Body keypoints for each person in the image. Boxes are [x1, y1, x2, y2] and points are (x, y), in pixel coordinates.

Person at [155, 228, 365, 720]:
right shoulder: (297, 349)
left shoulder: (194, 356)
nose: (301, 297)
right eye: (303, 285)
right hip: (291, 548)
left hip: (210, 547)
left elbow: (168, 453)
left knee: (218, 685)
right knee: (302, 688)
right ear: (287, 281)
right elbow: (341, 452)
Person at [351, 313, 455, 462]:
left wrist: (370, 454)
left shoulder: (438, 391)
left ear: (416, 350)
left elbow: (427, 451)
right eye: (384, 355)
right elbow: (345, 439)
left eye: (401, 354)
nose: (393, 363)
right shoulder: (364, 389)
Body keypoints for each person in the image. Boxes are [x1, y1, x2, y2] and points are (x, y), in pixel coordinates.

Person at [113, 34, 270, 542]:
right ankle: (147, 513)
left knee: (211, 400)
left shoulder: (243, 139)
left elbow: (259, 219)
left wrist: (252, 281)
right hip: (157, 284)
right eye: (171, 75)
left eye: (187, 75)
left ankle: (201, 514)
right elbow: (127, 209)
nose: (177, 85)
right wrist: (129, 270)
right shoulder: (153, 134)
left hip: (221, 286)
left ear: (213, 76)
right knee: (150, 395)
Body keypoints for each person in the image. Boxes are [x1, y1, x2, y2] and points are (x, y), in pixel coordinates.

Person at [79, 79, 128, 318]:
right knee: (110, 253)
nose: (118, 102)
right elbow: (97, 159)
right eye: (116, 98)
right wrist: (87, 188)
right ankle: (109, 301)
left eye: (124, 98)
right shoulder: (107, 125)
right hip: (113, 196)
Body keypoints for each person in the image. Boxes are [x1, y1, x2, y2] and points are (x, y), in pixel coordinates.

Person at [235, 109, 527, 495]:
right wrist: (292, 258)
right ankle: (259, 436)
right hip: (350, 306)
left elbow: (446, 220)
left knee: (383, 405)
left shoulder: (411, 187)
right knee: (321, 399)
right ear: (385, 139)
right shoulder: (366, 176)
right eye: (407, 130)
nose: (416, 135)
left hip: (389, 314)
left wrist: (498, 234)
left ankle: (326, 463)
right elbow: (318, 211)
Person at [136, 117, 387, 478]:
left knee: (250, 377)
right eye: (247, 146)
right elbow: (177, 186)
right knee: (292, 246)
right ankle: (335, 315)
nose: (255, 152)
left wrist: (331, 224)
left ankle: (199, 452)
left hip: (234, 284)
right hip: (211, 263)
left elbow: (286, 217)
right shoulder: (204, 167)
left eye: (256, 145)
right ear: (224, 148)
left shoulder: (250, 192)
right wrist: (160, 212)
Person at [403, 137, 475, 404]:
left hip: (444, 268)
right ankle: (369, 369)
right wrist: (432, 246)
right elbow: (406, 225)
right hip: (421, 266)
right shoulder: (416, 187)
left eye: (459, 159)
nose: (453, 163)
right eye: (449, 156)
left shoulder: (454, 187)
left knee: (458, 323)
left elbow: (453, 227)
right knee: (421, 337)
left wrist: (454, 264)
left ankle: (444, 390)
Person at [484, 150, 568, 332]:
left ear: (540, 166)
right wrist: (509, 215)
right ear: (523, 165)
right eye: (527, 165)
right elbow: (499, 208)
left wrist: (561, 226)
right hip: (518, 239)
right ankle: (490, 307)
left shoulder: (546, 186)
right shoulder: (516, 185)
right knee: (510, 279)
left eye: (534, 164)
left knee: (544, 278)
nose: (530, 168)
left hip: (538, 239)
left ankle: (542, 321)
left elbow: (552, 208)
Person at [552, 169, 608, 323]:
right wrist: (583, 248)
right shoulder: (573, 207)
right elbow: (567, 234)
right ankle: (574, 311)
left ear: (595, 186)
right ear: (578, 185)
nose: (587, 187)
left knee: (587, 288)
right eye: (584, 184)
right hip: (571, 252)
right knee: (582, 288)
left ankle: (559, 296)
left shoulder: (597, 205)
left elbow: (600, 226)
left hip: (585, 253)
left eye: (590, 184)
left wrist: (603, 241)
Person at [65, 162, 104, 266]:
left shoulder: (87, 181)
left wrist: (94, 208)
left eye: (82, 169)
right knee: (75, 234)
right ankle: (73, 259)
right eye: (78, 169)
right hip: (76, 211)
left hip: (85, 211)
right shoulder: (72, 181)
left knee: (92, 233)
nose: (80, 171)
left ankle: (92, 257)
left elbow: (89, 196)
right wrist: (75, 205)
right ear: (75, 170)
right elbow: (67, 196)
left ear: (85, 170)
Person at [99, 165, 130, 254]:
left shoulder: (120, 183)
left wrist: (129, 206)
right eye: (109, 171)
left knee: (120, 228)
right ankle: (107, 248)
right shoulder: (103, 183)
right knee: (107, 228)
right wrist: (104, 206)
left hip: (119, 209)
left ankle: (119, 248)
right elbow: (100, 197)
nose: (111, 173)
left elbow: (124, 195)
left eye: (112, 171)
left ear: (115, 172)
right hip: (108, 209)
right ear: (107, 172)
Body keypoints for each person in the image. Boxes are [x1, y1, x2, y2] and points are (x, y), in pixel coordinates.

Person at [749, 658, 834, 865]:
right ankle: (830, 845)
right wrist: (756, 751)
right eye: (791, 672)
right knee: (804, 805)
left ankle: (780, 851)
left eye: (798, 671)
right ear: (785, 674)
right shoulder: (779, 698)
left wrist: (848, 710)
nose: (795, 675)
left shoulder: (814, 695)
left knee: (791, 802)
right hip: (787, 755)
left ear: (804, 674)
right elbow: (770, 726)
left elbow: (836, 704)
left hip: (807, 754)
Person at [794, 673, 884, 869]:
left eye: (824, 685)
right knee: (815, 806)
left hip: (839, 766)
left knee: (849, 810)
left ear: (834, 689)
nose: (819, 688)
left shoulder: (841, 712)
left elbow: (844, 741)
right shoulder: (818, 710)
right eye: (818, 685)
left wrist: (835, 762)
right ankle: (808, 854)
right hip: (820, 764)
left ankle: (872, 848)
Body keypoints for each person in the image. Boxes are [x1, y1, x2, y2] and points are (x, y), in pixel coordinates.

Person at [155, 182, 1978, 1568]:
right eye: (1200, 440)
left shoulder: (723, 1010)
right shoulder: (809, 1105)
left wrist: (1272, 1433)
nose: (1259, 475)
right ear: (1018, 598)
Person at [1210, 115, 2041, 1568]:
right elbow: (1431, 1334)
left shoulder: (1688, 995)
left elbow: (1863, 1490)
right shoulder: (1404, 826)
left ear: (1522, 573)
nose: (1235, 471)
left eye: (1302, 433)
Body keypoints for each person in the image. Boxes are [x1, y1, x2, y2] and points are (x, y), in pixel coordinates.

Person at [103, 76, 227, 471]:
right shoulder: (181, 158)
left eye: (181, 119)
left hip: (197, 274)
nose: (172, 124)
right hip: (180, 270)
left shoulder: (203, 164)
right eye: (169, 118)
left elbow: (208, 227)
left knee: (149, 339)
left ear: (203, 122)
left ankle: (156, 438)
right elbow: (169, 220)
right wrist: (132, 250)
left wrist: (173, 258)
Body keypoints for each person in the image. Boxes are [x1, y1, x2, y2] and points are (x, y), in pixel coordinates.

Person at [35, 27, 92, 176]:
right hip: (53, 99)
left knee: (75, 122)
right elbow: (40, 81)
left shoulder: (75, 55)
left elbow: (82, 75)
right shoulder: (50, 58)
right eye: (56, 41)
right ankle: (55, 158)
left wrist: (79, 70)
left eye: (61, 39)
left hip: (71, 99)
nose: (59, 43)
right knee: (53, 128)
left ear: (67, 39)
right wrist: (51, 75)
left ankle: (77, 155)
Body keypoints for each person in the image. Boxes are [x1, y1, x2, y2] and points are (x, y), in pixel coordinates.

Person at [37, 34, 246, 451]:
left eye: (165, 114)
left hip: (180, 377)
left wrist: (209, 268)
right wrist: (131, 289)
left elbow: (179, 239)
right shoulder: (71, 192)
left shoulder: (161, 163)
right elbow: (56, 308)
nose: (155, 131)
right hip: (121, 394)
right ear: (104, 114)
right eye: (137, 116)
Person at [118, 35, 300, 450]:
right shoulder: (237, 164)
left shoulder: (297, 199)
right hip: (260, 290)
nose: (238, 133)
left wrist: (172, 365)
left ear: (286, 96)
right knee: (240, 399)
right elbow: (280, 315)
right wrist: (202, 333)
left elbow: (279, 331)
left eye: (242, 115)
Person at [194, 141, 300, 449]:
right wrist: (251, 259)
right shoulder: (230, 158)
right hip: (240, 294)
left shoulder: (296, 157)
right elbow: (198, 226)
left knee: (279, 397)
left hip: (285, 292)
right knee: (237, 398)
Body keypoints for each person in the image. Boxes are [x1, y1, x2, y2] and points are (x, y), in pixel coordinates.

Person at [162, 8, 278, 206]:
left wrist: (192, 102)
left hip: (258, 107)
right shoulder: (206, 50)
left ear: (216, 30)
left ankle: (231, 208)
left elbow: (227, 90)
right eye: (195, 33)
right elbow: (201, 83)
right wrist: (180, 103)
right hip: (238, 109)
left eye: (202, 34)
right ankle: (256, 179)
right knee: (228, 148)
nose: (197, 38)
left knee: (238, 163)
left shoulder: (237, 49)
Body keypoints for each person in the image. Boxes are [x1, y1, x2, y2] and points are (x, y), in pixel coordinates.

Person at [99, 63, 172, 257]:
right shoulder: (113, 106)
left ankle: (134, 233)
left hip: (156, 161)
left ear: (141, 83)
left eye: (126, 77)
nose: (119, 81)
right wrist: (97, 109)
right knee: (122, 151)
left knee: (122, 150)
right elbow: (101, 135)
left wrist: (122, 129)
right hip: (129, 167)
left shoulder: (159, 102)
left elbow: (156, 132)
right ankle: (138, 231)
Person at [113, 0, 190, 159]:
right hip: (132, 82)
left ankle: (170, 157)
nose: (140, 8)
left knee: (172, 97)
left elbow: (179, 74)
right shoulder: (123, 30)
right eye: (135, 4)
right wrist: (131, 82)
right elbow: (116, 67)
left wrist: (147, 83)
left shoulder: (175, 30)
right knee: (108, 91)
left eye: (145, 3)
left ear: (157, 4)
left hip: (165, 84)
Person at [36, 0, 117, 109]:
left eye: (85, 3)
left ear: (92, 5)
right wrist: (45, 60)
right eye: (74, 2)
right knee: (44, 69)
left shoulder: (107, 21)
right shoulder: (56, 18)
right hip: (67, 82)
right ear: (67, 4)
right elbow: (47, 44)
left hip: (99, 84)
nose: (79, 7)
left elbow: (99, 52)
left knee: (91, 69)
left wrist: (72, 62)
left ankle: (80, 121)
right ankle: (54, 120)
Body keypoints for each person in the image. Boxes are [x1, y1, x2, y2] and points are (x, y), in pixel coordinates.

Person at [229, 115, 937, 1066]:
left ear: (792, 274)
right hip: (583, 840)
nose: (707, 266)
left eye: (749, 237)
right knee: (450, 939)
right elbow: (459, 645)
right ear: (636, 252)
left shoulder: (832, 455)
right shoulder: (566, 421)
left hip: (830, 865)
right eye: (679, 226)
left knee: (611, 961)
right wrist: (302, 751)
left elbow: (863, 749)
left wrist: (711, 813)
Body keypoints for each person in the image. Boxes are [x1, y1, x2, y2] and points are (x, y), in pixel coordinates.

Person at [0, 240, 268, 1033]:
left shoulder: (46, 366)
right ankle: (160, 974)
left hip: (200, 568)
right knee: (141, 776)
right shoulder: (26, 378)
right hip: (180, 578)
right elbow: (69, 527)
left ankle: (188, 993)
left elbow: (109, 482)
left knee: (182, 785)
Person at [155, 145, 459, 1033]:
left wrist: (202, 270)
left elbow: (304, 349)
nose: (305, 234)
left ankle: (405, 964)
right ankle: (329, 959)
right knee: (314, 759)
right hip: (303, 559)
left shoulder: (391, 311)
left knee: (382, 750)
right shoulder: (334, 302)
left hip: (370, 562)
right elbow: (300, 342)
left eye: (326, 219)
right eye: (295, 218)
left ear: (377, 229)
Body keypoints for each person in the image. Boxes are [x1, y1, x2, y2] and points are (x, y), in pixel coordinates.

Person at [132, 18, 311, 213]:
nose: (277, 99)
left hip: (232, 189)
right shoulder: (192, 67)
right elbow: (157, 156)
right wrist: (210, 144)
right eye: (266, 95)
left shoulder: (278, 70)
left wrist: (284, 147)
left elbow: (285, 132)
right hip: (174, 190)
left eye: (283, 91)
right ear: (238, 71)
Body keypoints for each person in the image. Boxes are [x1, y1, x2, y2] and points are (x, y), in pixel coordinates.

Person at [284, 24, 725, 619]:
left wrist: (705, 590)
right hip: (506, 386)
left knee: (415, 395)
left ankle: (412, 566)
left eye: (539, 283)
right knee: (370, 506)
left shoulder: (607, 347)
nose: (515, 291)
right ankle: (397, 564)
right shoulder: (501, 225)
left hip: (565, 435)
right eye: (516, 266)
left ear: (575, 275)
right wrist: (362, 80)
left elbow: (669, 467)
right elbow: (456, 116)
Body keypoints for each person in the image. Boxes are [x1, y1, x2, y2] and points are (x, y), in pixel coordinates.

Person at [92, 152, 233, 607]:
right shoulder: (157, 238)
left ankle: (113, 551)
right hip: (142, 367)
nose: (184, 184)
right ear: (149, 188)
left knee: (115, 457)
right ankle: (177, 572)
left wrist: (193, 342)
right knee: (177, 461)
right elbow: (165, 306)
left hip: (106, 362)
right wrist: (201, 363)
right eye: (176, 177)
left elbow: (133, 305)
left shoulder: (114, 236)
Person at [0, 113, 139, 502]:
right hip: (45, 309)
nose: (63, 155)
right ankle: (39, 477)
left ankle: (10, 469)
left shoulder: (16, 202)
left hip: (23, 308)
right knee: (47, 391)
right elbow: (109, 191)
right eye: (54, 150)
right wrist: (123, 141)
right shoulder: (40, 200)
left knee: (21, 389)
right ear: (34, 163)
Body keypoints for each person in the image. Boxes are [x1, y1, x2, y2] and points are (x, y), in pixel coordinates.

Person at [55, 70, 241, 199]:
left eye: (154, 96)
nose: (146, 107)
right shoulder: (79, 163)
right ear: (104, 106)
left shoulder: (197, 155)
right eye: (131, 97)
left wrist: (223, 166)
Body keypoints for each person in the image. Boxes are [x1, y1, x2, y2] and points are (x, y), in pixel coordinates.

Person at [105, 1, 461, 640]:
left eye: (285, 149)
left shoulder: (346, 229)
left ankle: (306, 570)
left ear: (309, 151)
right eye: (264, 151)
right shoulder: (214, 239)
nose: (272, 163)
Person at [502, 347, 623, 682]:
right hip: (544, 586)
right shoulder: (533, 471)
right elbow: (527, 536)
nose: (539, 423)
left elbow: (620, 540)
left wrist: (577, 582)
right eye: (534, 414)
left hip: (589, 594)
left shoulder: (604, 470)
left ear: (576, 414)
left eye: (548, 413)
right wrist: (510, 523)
----------------------------------------
#### [PROBLEM DETAILS]
Up to and including the line that contains "left elbow: (427, 451)", output the records above exactly, beginning with their first line.

#### [WRITTEN ANSWER]
Body keypoints for each person in the image. Boxes are [x1, y1, x2, y2] and points are (x, y), in pixel coordinates.

Person at [155, 228, 365, 720]:
right shoulder: (297, 349)
left shoulder: (194, 356)
nose: (301, 297)
right eye: (303, 285)
right hip: (291, 548)
left hip: (210, 547)
left elbow: (168, 453)
left knee: (218, 685)
right knee: (302, 688)
right ear: (287, 281)
right elbow: (341, 452)
Person at [351, 313, 455, 462]:
left wrist: (370, 454)
left shoulder: (438, 391)
left ear: (416, 350)
left elbow: (427, 451)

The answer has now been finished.